Data block:
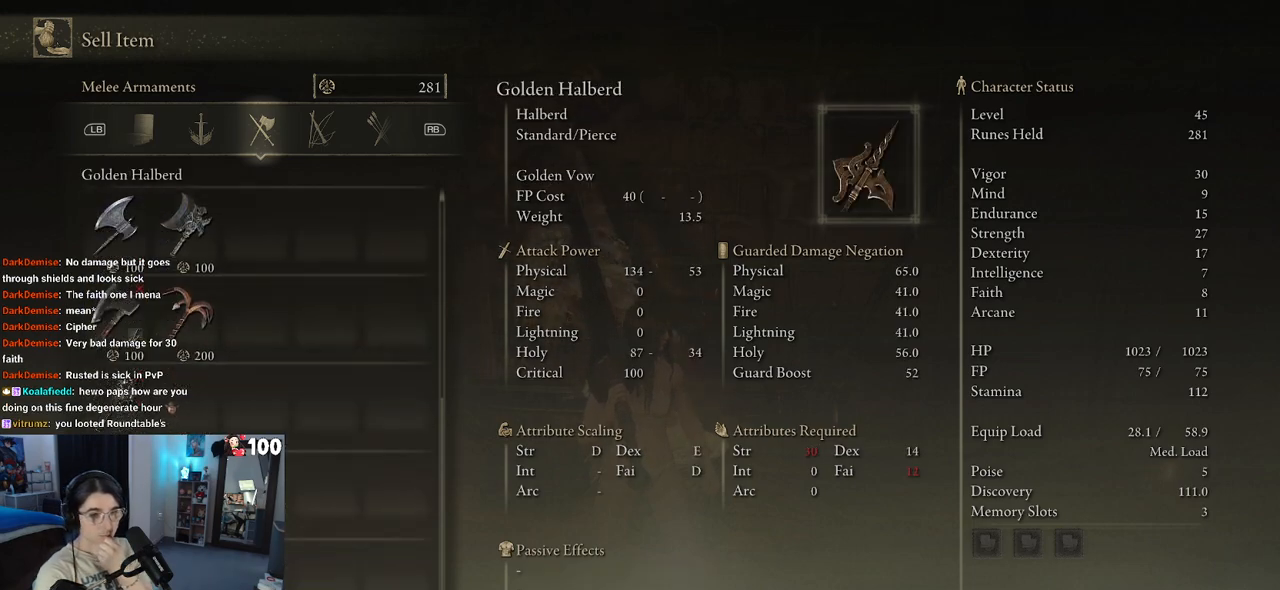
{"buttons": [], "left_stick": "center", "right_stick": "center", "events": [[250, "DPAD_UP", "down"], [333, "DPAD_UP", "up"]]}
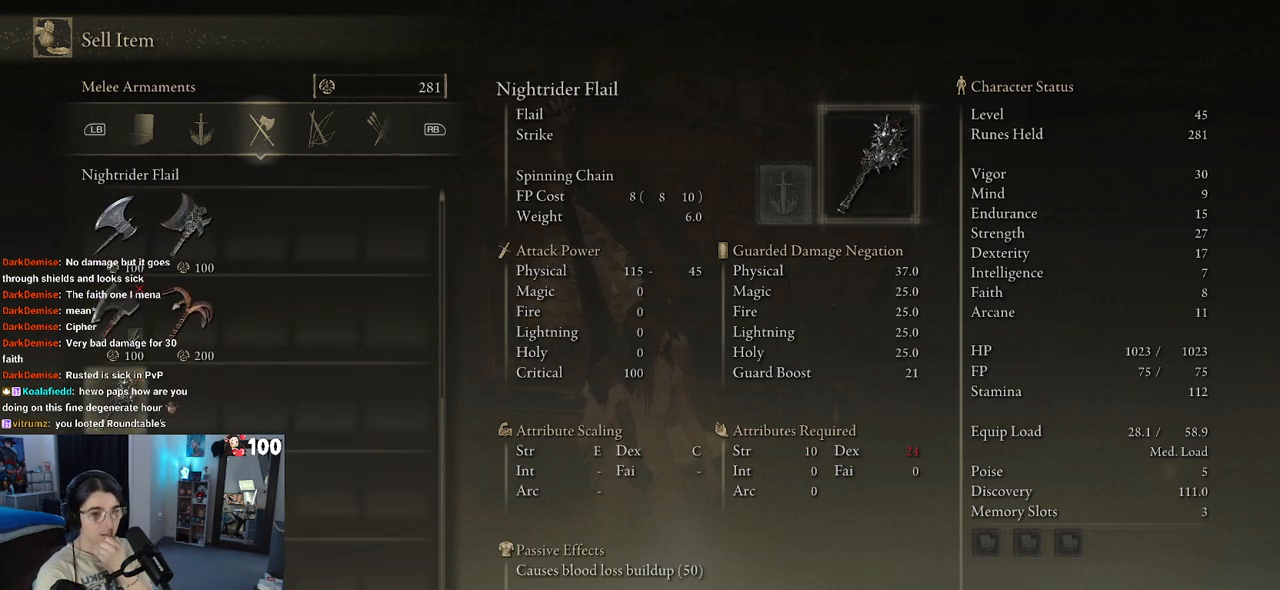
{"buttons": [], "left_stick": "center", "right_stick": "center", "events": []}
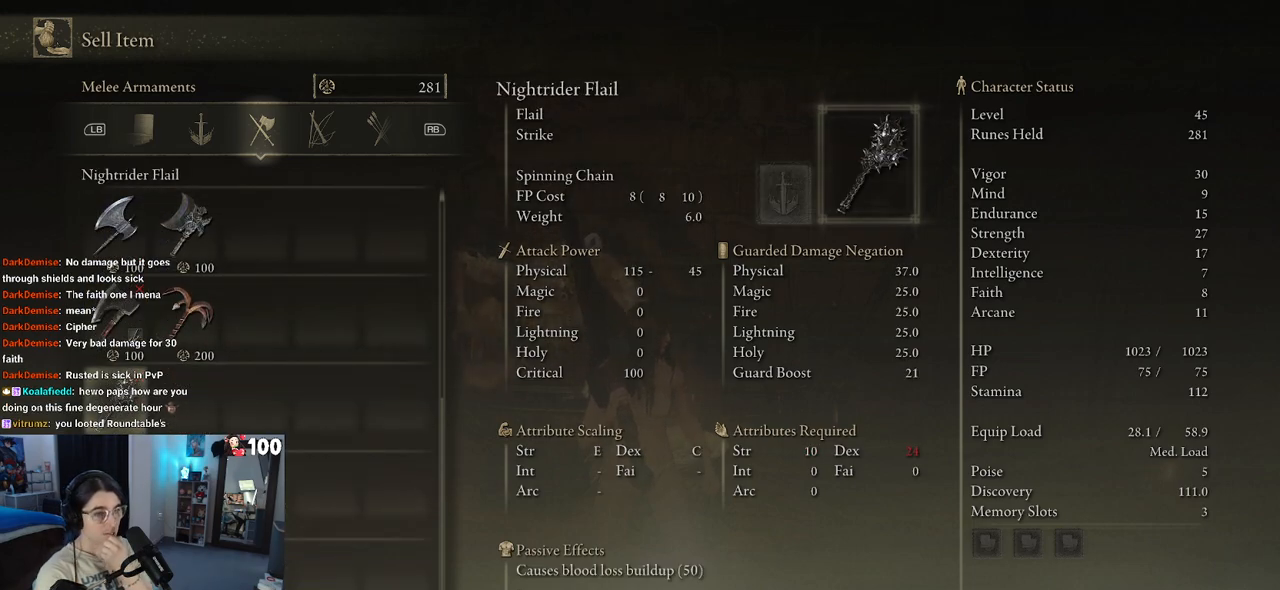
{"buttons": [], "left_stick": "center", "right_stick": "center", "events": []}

Problem statement:
Could you return the whole listing exactly, with every picture removed?

Answer area:
{"buttons": [], "left_stick": "center", "right_stick": "center", "events": [[250, "DPAD_UP", "down"], [333, "DPAD_UP", "up"]]}
{"buttons": [], "left_stick": "center", "right_stick": "center", "events": []}
{"buttons": [], "left_stick": "center", "right_stick": "center", "events": []}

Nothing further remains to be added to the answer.